You know you feel better when you have a good night’s sleep. But according to a new study conducted by Withings, getting 40 winks does more than make you feel rested—it may be key to managing weight, moving more, and even keeping your heart healthy.
In our busy modern lives, it can be difficult to prioritize sleep. But sleep might be the most neglected health and wellness tool we have in our arsenal to control health. It turns out that the quality of our sleep affects many other aspects of our health, so if you have been struggling with managing your health, maybe you need to take two pillows and call us in the morning. Read on to find out how sleep duration and sleep quality impacts our health.
An important factor in long-term health is the overall number of hours we sleep each night. We took a look at the effect of sleep duration on several health indicators.
Proper sleep linked to higher activity
In this study, we defined “sedentary users” as those who take, on average, less than 4000 steps a day. And it turns out that people who slept 7–8 hours a night were the least likely to be sedentary. Compared to the 7–8 hour crew, there were 50% more sedentary users among those who slept an average of less than 7 hours
But before you decide to hibernate for better health, you should know that it’s not true that the more you sleep, the more active you become. In fact, among users who slept 9 hours or more there were nearly double the number of sedentary users than in the group who slept 7–8 hours a night.
Getting 7–8 hours of sleep a night linked to healthier BMI
We also found that BMI level was influenced by sleep duration: an astounding 66.5% of users who slept an average of less than 7 hours a night were overweight. This is perhaps due in part to the science behind hunger. If you don’t sleep enough, your body strains to produce the hormone leptin, which helps you feel full. Sleep deprivation also leads to an increase in the production of the hunger-inducing hormone ghrelin. It has also been shown that sleep deprivation can stimulate the part of the brain that is responsible for recognizing food as a source of pleasure.
Your heart never rests—but it needs it
Perhaps the most surprising part of the data came when we looked at the link between blood pressure and lack of sleep. We found that the percentage of hypertensive users was higher (24.4%) for users who clocked less than 7 hours sleep a night on average, compared to around 16–18% among those who slept more than 7 hours.
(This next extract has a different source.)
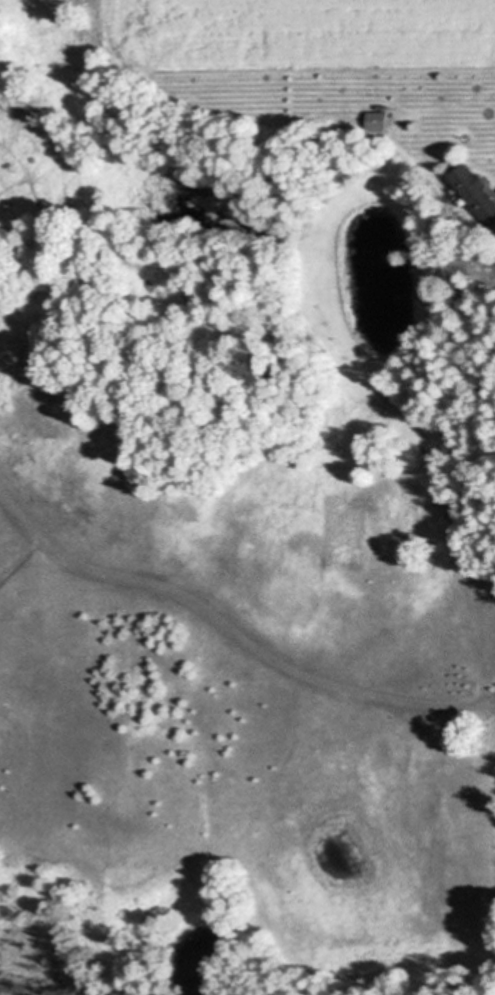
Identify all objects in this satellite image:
building: (376, 121)
building: (475, 195)
road: (490, 707)

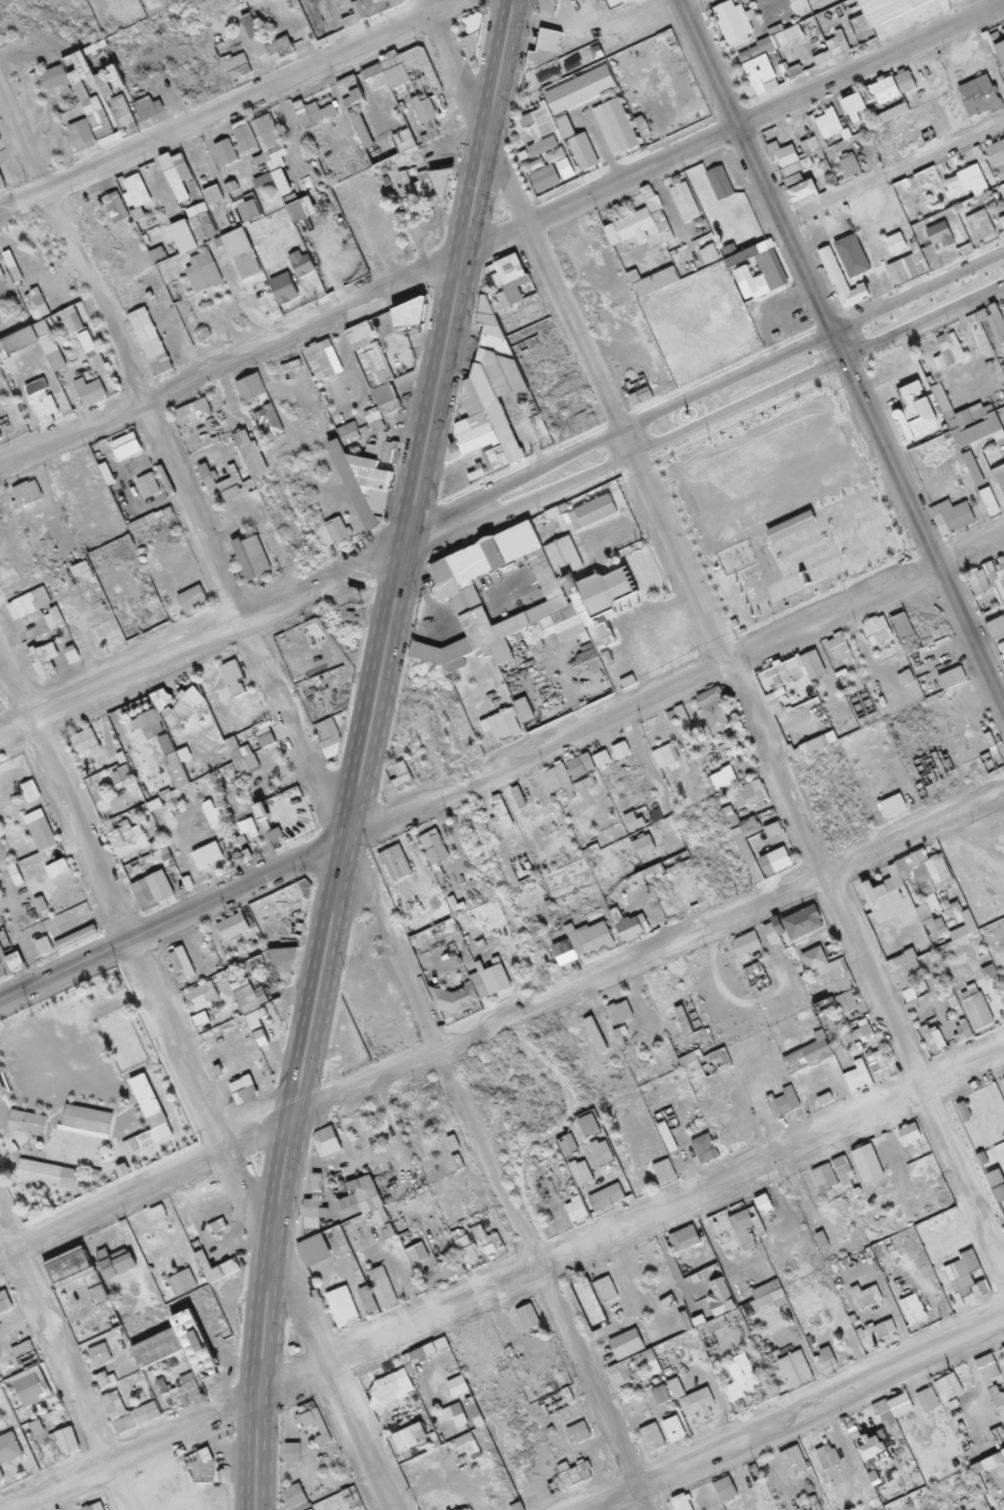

Sleep interruptions can throw off your day, and your fitness plan
We can also see that sleep quality can affect our behavior the next day. An important element in getting a good night’s sleep is to have as few interruptions as possible. We found that the more interruptions the user experienced, the less active he or she became on the following day. Users who had only 0–1 interruptions in their nights walked 30% more than users with 8–9 interruptions.
In many cases, we know it’s not possible to totally omit the number of sleep interruptions you experience. From partners who snore to kids who wake in the night to the neighbors who have a loud party, there’s no end to the sleep obstacles we can face. But there are ways to optimize your sleep environment, which can go a long way to improving your overall sleep. For tips on how to do this, check out our recent article, 5 Tips for Creating the Ideal Sleep Sanctuary. We hope that this data inspires you to hit the sheets and aim for the sweet spot: getting 7–8 hours a night of delicious, restful sleep.
Note about the study: The data used in the first chart is based on a random sample of 100,000 users of Withings sleep trackers who also used an activity tracker, a scale, or a blood pressure monitor. The data from the second chart contains data from more than 400,000 users of Withings sleep trackers and activity trackers. Withings guarantees the confidentiality of personal data and protects the privacy of all its users. Therefore, all data used in this study is anonymized and aggregated.